### WORK INSTRUCTION 1
In the profile of Víctor Mena, what do the figures "6 / (0)" on the Changchun Yatai line mean? Base your explanation on the line that sets out how each career entry is laid out.
### WORK INSTRUCTION 2
Continue the profile of Víctor Mena from the point where it stops.

### TEXT FOR ANALYSIS
Víctor Mena

Personal information
- Full name: Víctor Humberto Mena Dolmo
- Date of birth: 2 August 1980 (age 45)
- Place of birth: Trujillo, Honduras
- Height: 1.75 m (5 ft 9 in)
- Position: Defender

Team information
- Current team: Barillas
- Number: 7

Senior career*
- Years: Team / Apps / (Gls)
- 2002–2005: Motagua
- 2006: Changchun Yatai / 6 / (0)
- 2007: Motagua
- 2007–2008: Hispano / 14 / (0)
- 2008: Motagua / 5 / (0)
- 2008–2009: Unión Ájax
- 2009–2010: Real Juventud / 0 / (0)
- 2010–2012: Victoria / 0 / (0)
- 2012: Real España / 9 / (0)
- 2013: Atlético Choloma / 8 / (1)
- 2013: Barillas
- 2014: Deportes Savio
- 2015: Barillas

International career
- 2003–2010: Honduras / 9 / (0)

= Víctor Mena (footballer, born 1980) =

Honduran footballer

Víctor Humberto Mena Dolmo (born 2 August 1980) is a Honduran footballer who plays as a midfielder for Honduran National League club Atlético Choloma.

### PROVIDED RECORDS

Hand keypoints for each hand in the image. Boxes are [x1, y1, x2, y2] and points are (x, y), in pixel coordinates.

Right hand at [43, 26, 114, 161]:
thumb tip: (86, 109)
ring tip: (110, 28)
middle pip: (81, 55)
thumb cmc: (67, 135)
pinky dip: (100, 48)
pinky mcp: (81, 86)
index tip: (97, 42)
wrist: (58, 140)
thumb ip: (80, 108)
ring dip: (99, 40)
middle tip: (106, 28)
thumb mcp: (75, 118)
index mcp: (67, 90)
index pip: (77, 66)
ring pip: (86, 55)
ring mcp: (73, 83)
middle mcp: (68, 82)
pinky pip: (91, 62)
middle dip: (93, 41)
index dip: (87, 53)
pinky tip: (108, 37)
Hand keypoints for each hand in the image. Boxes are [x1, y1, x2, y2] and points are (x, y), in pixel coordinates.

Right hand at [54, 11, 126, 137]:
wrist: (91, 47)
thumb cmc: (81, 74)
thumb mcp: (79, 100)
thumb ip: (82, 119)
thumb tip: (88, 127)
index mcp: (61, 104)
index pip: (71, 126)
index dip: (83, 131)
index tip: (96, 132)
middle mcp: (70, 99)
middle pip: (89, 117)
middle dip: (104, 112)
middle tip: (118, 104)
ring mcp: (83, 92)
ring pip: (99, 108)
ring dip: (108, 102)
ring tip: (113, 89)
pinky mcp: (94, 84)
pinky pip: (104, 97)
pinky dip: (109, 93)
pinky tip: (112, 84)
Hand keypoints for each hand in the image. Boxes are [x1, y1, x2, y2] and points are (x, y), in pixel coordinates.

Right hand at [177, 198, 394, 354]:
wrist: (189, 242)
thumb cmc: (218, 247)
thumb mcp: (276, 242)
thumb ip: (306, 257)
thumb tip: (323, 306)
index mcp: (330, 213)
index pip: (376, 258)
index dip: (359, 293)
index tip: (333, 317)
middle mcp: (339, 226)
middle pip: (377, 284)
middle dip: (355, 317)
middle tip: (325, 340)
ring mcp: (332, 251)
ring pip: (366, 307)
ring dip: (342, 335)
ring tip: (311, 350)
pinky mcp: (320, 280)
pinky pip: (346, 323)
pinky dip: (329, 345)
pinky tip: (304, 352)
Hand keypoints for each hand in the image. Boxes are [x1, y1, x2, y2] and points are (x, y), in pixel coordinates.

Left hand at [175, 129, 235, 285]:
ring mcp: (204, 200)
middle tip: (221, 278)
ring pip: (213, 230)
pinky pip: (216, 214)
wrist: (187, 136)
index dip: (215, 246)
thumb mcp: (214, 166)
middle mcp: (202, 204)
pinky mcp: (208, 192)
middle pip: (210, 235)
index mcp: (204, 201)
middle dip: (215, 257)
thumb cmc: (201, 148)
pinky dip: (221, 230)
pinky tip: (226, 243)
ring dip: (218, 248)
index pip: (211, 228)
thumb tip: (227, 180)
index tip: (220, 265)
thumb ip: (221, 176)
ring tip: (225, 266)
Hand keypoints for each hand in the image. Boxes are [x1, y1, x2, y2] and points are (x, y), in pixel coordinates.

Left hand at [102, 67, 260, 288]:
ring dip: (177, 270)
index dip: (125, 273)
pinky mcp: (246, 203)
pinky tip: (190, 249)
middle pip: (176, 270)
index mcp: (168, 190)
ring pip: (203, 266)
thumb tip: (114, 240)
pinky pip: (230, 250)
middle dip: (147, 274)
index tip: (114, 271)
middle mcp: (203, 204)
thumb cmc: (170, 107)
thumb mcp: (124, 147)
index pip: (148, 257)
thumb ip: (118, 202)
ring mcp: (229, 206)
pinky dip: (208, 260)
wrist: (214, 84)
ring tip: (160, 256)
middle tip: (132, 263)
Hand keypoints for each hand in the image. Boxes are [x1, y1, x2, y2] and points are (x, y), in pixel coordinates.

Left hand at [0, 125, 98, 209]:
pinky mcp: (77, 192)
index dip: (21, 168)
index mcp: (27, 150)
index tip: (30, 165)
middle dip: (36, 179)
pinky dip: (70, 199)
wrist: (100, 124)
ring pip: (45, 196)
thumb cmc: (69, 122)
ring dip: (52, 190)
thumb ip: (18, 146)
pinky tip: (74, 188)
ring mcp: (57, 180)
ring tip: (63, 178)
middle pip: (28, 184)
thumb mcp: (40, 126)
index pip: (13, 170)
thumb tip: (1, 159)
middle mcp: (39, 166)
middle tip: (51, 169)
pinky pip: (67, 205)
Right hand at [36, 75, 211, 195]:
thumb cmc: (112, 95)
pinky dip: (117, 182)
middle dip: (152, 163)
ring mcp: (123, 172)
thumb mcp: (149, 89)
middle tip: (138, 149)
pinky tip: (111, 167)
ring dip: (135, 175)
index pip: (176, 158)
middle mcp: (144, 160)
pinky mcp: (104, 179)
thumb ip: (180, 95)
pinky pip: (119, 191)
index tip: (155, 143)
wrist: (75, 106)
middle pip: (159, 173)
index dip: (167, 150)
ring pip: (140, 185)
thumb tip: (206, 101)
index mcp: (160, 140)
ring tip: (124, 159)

### ANSWER 1
The line "Years: Team / Apps / (Gls)" shows that each entry gives the years, then the team, then appearances, then goals in parentheses. So "2006: Changchun Yatai / 6 / (0)" means that in 2006 Mena made 6 appearances for Changchun Yatai and scored 0 goals.

### ANSWER 2
==Club career==
Mena played for several teams in the Honduran National League and joined Real España for the 2012 Apertura championship but lost his place in the team under Chelato Uclés and moved on to Atlético Choloma for the 2013 Clausura.

==International career==
Mena made his debut for Honduras in an October 2003 friendly match against Bolivia and has, as of January 2013, earned a total of 9 caps, scoring no goals. He was recalled to the national team in 2010 after a four-year hiatus.